[[ TEXT FOR ANALYSIS open ]]

At this point both Nigel and Joe hear an advisory chime as their respective devices pull up statistics proving Joe clearly wrong in his statement that baseball is more popular [overall sales, viewers, stadiums, and media coverage statistics]. Or it could provide qualifiers such as "....so many more fans in the United States", which would allow the conversation to take a different turn. As long as the feature is turned on, the device would tirelessly follow whatever conversation it hears, no matter how boring or absurd, filling in words when needed, providing evidence to support a claim, and even providing statistical polling of the general populous, or a specific demographic. [If this sounds far fetched, just look at the progress that wolfram alpha has made in understanding natural language. Also remember that every conversation is being recycled as input to enhance the system as a whole, the way in which Google improves itself through use.]
In another context we see two people talking about a book:

Alice: "You know most of these other authors are really contrived and don't say much, but he's not bad."
Matthew: "...yeah, he's really the best. I remember this one part where he said something like, 'he who doesn't know, doesn't know he's knowing'....er.. um….'he who thinks.....'"

While Matt desperately tries to remember the phrase, his device has been following his train of though and knows what book he's talking about, so it simply performs a search of what he's saying: [he + who + thinks + know + knows + knowing + doesn't] and before he's even done stuttering his way toward a bastardized version of the quote, his visualizer shows him this:

"He who thinks he knows does not yet know what knowing is."
-Michel de Montaigne from On Conversation

Alice: "....wow, that's great. Send it to me."

Matthew taps a button, sending it to Alice's device, which stores it in her quote bank. Since this collection of sayings is specific to her personal device and thought process, her machine will also know to search these first when she's trying to reference something in conversation, as opposed to scouring the whole internet- like conceptual RAM storage, enabling quick recall.

You can already see the desire for this type of thing: …create a personalized library on Google Books which allows you to label, review, rate, and of course, search a customized selection of books [quote bank]. These collections live online, and are accessible anywhere you can log in to your Google account. Once you've built a collection, you can share it with friends by sending them a link to your library in Google Books... .


This entire process is a way for the digital to compensate for the inherent problems of organic consciousness. Since Matthew had read this quote, been effected by it, and stored it, we know that he had placed special significance on the message behind the words. Sadly, however, no matter how influential these words have been on the way he thinks, speaks, and lives his life, the quote itself might become blurred in his mind as the lesson is committed to memory:

"...for when scatterbrains that have not the quote, do by nature the things of the quote, these, not having the words, are quote unto themselves in that they show the meaning of the words written in their hearts."

So for people like Matthew who have absorbed the concept (unzipped, hard to transmit) while loosing the quote (small zipped file containing more information than its size would indicate), this system would enable them to momentarily regain the original intellectual kernel for retransmission, in this case to Alice (who may or may not subsequently "unzip these files" through contemplation).

The system could also automatically remind us of relevant pieces of advice as we go about our daily business. Say Alice goes home and starts reading the Times online. She finds out that a senator she formerly respected was just caught shuttling cocaine wielding hookers into the Hamptons with government funds. She utters a simple "goddamn..." under her breath, which her device hears and analyzes, "realizing" that she is upset about this article (it’s keeping track of what she's clicking on and reading). It then reminds her of one of the quotes she's put into her bank but might have forgotten:

"Corruption of the best becomes the worst."

[[ TEXT FOR ANALYSIS closed ]]
[[ DATA EXTRACT open ]]

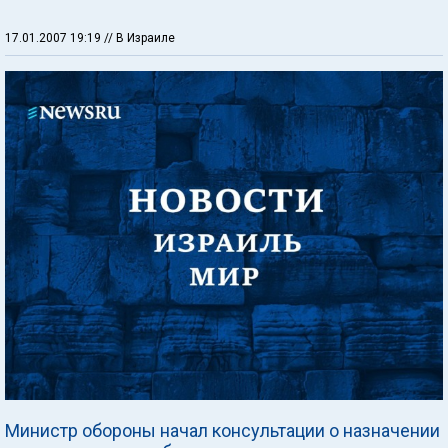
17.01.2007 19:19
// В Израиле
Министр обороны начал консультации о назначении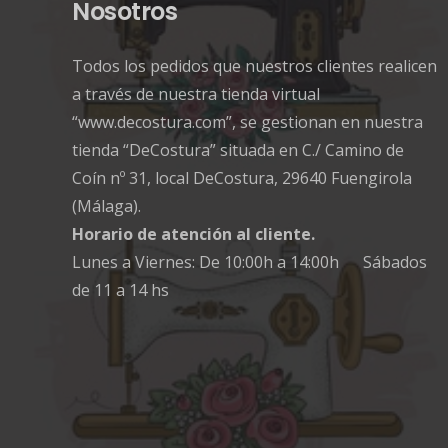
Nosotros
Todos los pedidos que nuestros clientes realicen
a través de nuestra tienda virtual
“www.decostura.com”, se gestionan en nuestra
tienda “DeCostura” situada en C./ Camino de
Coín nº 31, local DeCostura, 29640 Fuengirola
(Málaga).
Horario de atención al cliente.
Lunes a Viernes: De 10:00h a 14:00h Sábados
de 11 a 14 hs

[[ DATA EXTRACT closed ]]
[[ DATA EXTRACT open ]]

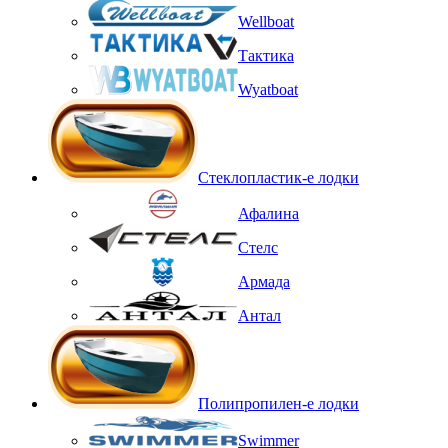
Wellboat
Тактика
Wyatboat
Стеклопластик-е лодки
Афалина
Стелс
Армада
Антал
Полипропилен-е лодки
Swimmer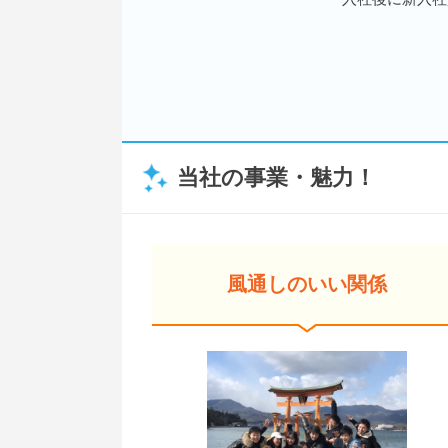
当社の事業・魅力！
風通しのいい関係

[[ DATA EXTRACT closed ]]

EXPLORE THE MATERIAL
**a)** In the passage, what does Alice's device do with the quote Matthew sends to it?
**b)** Repeat the part of the passage starting at "While Matt desperately" and ending at "enabling quick recall.".
You won't need the listing for this work.

ANSWERS PER TASK
**a)** It stores the quote in her quote bank.

**b)**
While Matt desperately tries to remember the phrase, his device has been following his train of though and knows what book he's talking about, so it simply performs a search of what he's saying: [he + who + thinks + know + knows + knowing + doesn't] and before he's even done stuttering his way toward a bastardized version of the quote, his visualizer shows him this:

"He who thinks he knows does not yet know what knowing is."
-Michel de Montaigne from On Conversation

Alice: "....wow, that's great. Send it to me."

Matthew taps a button, sending it to Alice's device, which stores it in her quote bank. Since this collection of sayings is specific to her personal device and thought process, her machine will also know to search these first when she's trying to reference something in conversation, as opposed to scouring the whole internet- like conceptual RAM storage, enabling quick recall.